(Source data)
>>>
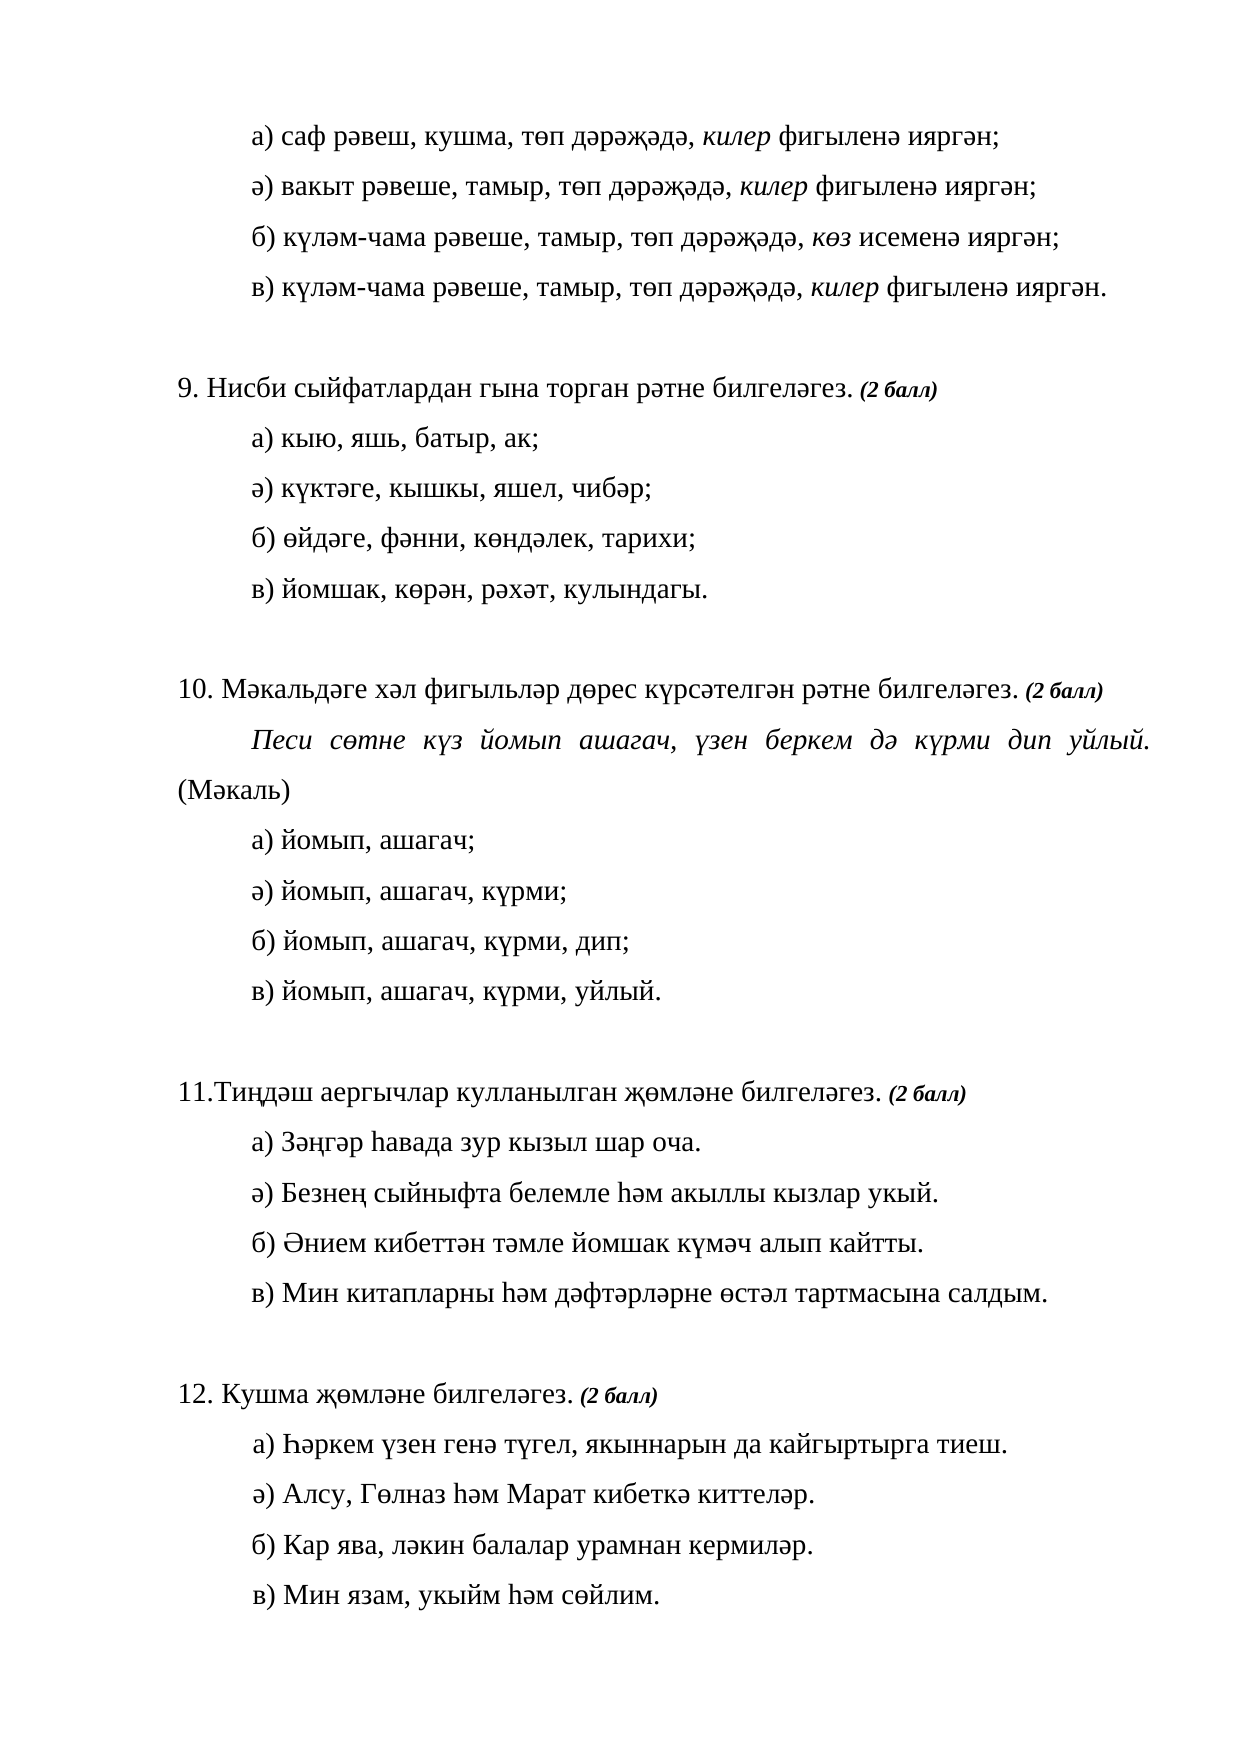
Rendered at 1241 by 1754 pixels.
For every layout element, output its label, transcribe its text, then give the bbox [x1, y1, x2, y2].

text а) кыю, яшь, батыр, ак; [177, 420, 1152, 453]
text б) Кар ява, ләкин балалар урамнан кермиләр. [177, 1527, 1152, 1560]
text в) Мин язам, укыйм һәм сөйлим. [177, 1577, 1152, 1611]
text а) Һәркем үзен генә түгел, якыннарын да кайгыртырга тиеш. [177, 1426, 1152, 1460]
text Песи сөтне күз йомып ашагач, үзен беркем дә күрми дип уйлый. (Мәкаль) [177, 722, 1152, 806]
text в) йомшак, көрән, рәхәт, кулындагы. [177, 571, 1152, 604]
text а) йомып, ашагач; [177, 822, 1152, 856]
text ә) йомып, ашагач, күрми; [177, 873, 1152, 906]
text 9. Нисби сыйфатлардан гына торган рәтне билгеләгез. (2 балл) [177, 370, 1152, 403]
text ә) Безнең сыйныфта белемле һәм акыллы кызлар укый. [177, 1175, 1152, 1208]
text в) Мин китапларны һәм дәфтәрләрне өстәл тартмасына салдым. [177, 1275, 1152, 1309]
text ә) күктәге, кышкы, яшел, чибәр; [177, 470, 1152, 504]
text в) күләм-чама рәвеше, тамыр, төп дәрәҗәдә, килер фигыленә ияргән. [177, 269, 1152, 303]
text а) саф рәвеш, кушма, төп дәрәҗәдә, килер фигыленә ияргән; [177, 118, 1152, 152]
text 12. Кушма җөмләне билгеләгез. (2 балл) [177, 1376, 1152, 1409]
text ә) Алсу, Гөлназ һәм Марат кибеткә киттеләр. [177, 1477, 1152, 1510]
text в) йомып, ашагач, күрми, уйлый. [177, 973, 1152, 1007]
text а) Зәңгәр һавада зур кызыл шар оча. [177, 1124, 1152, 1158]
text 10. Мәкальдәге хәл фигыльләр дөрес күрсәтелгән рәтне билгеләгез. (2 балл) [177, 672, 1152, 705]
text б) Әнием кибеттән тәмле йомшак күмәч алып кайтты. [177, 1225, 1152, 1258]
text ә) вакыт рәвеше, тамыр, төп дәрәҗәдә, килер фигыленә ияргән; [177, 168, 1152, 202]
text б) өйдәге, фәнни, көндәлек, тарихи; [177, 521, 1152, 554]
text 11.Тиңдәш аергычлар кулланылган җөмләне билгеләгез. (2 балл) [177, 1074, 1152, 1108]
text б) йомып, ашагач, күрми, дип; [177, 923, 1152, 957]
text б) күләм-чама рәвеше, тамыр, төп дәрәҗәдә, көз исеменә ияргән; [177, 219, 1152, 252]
<<<
>>>
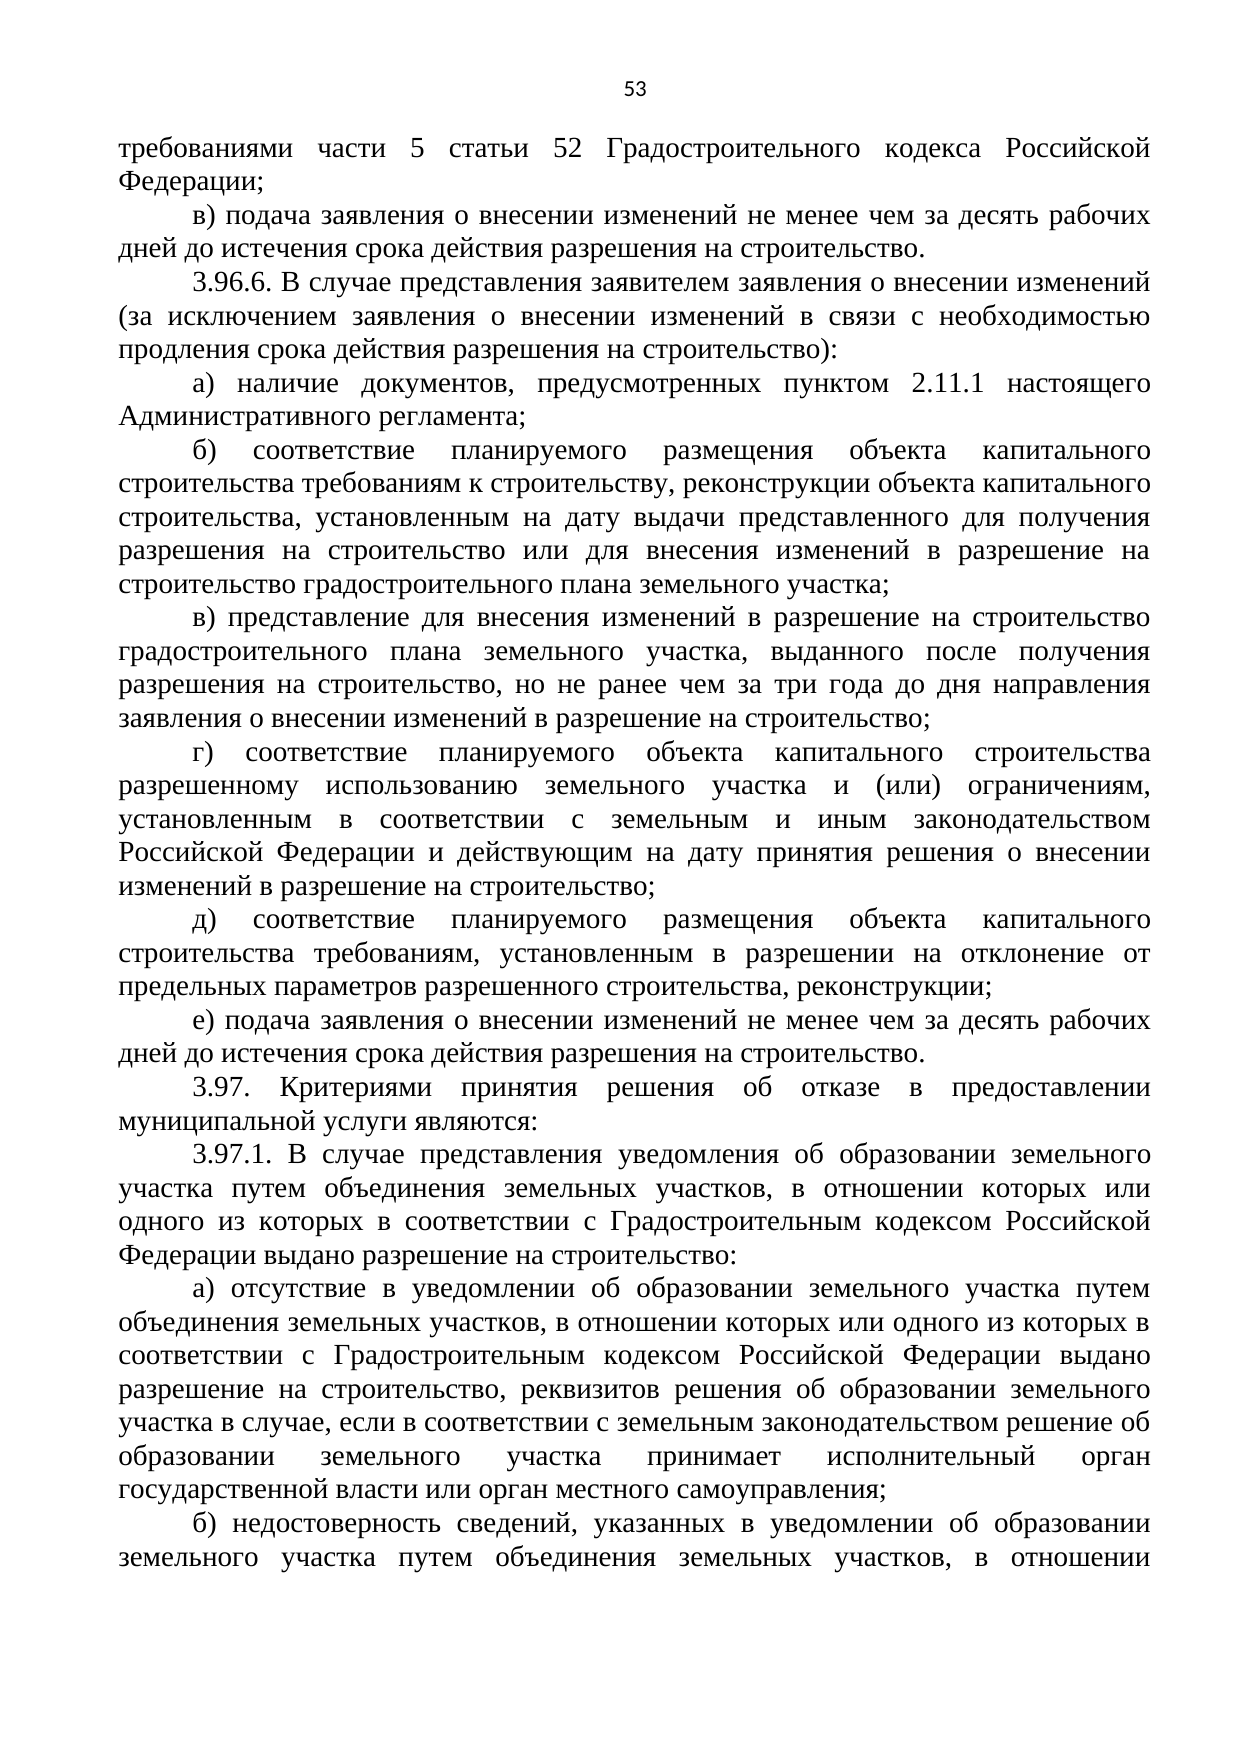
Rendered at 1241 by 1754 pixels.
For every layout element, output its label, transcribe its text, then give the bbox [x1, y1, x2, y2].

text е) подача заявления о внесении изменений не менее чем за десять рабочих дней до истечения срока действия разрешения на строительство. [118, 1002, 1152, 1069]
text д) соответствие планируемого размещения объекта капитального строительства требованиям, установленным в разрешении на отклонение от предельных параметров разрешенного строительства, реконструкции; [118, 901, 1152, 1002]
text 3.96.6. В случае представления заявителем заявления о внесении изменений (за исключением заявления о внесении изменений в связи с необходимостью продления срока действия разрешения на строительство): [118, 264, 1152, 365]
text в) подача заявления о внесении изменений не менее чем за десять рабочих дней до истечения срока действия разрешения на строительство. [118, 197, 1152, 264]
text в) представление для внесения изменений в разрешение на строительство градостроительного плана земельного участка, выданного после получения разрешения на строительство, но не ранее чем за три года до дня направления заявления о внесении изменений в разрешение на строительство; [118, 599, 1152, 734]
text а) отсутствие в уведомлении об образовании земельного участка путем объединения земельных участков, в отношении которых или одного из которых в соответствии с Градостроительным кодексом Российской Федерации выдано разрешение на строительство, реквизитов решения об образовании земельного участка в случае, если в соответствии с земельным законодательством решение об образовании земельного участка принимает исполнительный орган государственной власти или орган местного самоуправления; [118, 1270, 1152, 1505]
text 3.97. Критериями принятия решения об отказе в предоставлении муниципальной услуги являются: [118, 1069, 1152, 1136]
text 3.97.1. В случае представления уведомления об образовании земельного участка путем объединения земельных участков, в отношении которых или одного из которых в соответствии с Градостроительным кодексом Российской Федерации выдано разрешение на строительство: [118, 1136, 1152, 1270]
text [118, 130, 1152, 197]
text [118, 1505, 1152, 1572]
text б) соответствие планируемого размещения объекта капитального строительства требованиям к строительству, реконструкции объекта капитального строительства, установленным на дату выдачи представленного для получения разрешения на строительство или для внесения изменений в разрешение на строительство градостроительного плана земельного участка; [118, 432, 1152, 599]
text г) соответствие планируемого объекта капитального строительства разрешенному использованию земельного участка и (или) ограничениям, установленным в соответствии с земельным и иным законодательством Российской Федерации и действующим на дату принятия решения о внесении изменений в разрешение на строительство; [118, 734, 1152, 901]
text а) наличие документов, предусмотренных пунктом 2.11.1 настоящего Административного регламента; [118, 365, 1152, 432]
<<<
** TO DO **
Every line above holding the string "килер" should be listed.

** ANSWER TO THE EXERCISE **
text в) күләм-чама рәвеше, тамыр, төп дәрәҗәдә, килер фигыленә ияргән. [177, 269, 1152, 303]
text а) саф рәвеш, кушма, төп дәрәҗәдә, килер фигыленә ияргән; [177, 118, 1152, 152]
text ә) вакыт рәвеше, тамыр, төп дәрәҗәдә, килер фигыленә ияргән; [177, 168, 1152, 202]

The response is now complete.